Today, the widespread use of MRIs, functional MRIs, intraoperative neuromonitoring, neuronavigation systems, brain mapping, and awake craniotomy can minimize the postoperative morbidity in patients with CMs in the most eloquent locations27,32). For an incidental CM in an eloquent location, surgery is not advisable due to a still significant risk of postoperative deterioration32). In our series, with the assistance of neuronavigation system, TTRS, and also intraoperative neuromonitoring, a satisfactory outcome and seizure control was achieved in all patients with CMs. Since patients with cerebral CMs located in an eloquent region who present with seizures can be cured with surgical treatment32), detailed evaluation of the lesions that correlate with the presenting symptoms and vigilant surgical resection must be considered.

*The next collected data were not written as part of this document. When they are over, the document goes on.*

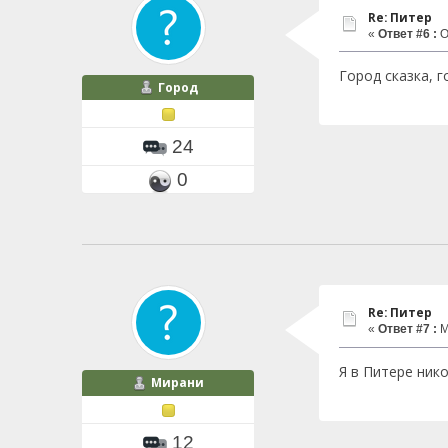
Re: Питер
«
Ответ #6 :
О
Город сказка, г
Город
24
0
Re: Питер
«
Ответ #7 :
М
Я в Питере ник
Мирани
12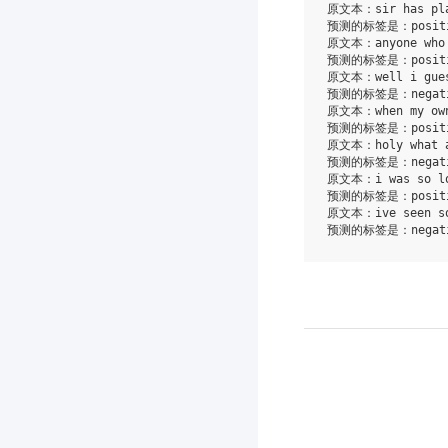
原文本：sir has playe
预测的标签是：positi
原文本：anyone who 
预测的标签是：positi
原文本：well i guess
预测的标签是：negati
原文本：when my own 
预测的标签是：positi
原文本：holy what a
预测的标签是：negati
原文本：i was so loo
预测的标签是：positi
原文本：ive seen som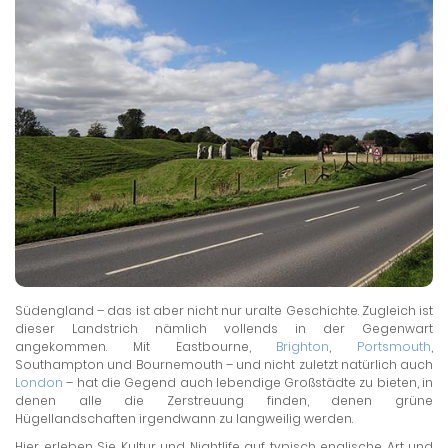
Südengland – das ist aber nicht nur uralte Geschichte. Zugleich ist
dieser Landstrich nämlich vollends in der Gegenwart
angekommen. Mit Eastbourne,
Brighton
,
Portsmouth
,
Southampton und Bournemouth – und nicht zuletzt natürlich auch
London
– hat die Gegend auch lebendige Großstädte zu bieten, in
denen alle die Zerstreuung finden, denen grüne
Hügellandschaften irgendwann zu langweilig werden.
Hier erleben Sie Kultur und Nightlife auf typisch englische Art und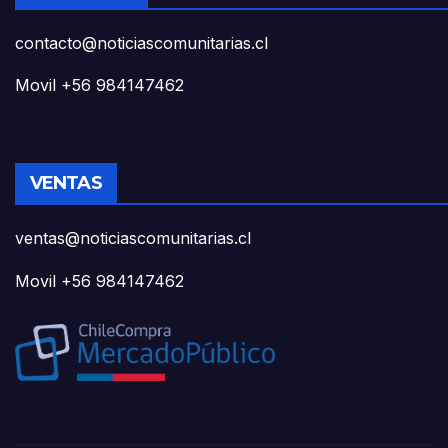
contacto@noticiascomunitarias.cl
Movil +56 984147462
VENTAS
ventas@noticiascomunitarias.cl
Movil +56 984147462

We retrospectively analyzed a surgical cohort of children with supratentorial CMs, and thus, our findings are limited by selection bias and the inherent biases associated with a retrospective study. Moreover, we could not demonstrate the statistical superiority of neuronavigation or TTRS-assisted surgery over conventional surgery because the number of cases enrolled was relatively small and most patients had good clinical outcomes. Unfortunately, genetic differences in multiple CMs were not evaluated in the study that we could not show natural courses of CMs with genetic alterations.

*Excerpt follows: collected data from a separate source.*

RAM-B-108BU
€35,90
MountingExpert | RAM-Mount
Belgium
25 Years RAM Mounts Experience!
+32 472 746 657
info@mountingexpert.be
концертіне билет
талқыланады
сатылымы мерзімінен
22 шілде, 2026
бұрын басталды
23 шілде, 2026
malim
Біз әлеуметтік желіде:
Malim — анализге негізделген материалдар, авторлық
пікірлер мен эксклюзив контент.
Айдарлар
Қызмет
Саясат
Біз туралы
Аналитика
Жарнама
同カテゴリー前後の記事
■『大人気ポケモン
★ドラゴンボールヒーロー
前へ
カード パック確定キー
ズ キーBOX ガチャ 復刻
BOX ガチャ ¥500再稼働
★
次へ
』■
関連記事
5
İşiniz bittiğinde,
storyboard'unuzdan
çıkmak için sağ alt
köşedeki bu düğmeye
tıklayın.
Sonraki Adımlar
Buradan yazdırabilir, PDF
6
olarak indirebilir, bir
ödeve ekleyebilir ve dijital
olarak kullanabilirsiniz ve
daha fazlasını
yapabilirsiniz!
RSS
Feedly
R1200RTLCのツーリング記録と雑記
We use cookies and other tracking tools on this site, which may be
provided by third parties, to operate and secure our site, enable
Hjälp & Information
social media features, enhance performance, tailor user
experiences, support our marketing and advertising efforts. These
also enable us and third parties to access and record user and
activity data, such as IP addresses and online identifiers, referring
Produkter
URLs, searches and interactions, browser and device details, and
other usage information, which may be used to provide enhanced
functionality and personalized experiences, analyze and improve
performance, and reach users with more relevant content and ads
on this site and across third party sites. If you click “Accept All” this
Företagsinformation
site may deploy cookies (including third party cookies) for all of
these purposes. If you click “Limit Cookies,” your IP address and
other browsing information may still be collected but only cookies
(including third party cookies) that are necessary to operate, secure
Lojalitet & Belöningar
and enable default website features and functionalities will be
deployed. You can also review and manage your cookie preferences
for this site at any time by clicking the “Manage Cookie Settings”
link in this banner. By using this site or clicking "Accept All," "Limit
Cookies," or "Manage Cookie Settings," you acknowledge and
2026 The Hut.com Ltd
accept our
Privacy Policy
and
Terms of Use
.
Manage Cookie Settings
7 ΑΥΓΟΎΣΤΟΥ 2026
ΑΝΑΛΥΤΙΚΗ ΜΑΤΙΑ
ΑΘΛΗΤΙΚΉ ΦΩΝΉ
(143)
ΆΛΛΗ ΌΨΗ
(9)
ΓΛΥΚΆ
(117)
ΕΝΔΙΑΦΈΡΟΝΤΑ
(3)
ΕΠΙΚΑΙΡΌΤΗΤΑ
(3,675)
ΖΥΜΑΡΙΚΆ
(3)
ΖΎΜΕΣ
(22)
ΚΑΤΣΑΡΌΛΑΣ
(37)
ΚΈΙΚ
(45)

For a symptomatic solitary CM, the treatment of choice is complete microsurgical excision preceded by careful anatomical and functional evaluation. If the lesion is located in the eloquent area, surgical intervention may be very challenging for surgeons. With the assistance of neuronavigation systems, intraoperative neuromonitoring, and TTRS, the lesion could be targeted more accurately and excised more safely with minimization of normal tissue damages. Furthermore, based on the satisfactory seizure outcomes achieved, early resection is recommended for CMs presenting with seizures but additional resection of hemosiderin-stained areas appears to be unnecessary in children.